• _SOURCE MATERIAL_:
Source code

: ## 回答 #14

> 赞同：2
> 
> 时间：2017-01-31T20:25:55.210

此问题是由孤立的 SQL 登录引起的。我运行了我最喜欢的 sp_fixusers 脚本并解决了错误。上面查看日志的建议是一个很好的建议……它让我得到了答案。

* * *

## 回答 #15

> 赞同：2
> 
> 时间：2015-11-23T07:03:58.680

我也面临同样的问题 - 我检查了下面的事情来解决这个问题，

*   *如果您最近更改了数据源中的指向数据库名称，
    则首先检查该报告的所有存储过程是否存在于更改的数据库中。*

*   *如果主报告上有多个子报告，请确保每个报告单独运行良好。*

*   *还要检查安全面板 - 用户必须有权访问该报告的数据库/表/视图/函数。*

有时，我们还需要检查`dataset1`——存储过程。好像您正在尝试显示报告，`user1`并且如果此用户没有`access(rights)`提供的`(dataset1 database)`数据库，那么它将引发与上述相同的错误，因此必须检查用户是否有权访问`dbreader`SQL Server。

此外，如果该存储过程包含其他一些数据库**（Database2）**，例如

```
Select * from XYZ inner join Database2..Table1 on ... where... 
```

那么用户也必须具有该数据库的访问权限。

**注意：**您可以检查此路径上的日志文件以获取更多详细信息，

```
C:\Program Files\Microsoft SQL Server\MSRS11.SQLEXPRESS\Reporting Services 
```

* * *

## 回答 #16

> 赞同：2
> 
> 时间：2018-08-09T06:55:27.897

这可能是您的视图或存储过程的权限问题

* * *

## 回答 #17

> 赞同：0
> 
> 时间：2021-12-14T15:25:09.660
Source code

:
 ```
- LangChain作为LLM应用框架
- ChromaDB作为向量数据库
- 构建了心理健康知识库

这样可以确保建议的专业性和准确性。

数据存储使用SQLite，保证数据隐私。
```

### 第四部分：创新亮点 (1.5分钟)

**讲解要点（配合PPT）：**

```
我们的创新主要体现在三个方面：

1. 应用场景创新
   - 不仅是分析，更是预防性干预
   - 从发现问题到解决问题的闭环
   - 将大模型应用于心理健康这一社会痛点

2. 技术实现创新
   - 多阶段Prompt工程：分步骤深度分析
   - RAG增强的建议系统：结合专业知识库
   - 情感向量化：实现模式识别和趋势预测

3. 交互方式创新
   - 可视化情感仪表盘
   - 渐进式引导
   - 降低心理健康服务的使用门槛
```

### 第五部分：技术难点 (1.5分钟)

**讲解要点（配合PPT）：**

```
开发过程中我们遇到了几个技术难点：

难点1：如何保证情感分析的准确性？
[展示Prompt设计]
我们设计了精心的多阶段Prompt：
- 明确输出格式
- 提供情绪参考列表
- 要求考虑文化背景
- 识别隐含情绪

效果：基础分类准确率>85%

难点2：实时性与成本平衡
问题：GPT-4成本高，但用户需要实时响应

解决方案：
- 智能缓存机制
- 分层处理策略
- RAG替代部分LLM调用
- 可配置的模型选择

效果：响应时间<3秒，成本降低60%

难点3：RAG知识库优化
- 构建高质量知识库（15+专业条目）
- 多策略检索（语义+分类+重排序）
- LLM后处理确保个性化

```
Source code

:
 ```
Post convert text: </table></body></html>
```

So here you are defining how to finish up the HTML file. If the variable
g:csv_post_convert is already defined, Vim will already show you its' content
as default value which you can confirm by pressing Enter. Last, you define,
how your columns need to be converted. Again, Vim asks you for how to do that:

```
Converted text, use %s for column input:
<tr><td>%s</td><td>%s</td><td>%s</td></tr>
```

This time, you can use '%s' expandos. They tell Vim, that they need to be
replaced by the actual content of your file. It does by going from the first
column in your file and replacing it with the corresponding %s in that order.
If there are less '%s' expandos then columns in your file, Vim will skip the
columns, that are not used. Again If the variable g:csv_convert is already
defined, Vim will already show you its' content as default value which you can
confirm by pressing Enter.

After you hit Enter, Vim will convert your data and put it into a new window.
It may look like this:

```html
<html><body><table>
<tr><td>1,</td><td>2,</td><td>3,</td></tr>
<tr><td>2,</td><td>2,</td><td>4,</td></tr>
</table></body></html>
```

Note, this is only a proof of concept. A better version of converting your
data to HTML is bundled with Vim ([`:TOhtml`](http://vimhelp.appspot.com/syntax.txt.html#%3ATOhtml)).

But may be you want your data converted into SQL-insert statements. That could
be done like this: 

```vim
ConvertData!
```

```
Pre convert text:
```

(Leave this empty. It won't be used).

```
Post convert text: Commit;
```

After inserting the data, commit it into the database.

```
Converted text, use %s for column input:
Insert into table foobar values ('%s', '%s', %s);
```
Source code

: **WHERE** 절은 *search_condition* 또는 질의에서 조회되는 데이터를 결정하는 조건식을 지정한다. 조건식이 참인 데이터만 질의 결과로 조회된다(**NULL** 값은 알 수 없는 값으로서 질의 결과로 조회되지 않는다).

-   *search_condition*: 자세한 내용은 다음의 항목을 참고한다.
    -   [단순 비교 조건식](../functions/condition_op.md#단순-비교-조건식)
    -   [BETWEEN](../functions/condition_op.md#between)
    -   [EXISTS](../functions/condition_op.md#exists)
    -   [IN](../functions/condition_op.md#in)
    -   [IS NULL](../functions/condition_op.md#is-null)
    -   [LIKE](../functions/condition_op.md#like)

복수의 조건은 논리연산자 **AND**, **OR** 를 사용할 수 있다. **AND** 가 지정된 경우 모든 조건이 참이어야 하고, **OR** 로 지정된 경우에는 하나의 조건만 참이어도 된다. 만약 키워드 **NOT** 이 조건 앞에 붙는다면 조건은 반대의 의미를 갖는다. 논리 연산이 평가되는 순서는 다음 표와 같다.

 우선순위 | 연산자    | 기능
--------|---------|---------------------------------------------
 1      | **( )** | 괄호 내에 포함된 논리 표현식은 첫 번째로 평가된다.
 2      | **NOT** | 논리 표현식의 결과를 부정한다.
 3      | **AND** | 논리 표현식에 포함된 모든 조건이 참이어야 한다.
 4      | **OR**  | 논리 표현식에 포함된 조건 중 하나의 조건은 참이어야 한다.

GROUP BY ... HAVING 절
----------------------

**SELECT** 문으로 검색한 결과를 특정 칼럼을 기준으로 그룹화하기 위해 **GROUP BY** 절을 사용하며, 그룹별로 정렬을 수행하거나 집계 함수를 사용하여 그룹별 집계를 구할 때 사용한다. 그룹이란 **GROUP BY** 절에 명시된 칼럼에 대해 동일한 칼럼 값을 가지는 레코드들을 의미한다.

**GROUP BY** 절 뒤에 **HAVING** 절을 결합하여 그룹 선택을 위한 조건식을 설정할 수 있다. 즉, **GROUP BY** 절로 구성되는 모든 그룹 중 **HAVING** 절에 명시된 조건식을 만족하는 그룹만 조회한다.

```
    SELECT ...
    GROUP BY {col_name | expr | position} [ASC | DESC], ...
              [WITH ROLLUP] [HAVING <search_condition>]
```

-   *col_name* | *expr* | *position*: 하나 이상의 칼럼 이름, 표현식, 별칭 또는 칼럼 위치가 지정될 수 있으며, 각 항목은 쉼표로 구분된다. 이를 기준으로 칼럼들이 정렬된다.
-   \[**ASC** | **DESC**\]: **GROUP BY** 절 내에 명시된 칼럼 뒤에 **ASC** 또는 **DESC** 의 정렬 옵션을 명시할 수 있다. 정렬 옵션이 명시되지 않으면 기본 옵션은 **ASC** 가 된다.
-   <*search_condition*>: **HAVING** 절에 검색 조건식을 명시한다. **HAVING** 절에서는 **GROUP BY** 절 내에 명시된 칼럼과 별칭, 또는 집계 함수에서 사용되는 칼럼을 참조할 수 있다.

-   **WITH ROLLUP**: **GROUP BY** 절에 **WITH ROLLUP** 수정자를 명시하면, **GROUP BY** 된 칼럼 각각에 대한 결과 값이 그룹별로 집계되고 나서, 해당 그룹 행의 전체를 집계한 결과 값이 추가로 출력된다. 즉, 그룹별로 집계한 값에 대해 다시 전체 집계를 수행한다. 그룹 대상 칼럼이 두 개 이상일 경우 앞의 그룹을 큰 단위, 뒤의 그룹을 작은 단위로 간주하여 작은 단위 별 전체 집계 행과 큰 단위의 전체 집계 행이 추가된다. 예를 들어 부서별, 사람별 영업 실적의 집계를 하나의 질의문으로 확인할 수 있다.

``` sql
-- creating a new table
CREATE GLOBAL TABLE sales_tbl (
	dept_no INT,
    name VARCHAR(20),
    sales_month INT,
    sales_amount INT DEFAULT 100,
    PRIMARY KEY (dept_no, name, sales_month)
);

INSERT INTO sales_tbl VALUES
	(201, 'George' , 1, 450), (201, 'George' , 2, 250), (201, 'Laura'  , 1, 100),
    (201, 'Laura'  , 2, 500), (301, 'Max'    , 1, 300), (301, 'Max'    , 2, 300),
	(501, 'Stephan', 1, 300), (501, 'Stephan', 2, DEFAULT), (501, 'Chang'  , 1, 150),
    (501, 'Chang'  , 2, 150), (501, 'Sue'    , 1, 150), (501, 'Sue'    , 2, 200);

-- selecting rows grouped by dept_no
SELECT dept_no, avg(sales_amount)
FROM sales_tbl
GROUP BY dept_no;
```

• _WHAT THE TASK REQUIRES_: All lines above containing the string "DESC" are to be collected.

• _RESULT FOR THIS TASK_:
    GROUP BY {col_name | expr | position} [ASC | DESC], ...
-   \[**ASC** | **DESC**\]: **GROUP BY** 절 내에 명시된 칼럼 뒤에 **ASC** 또는 **DESC** 의 정렬 옵션을 명시할 수 있다. 정렬 옵션이 명시되지 않으면 기본 옵션은 **ASC** 가 된다.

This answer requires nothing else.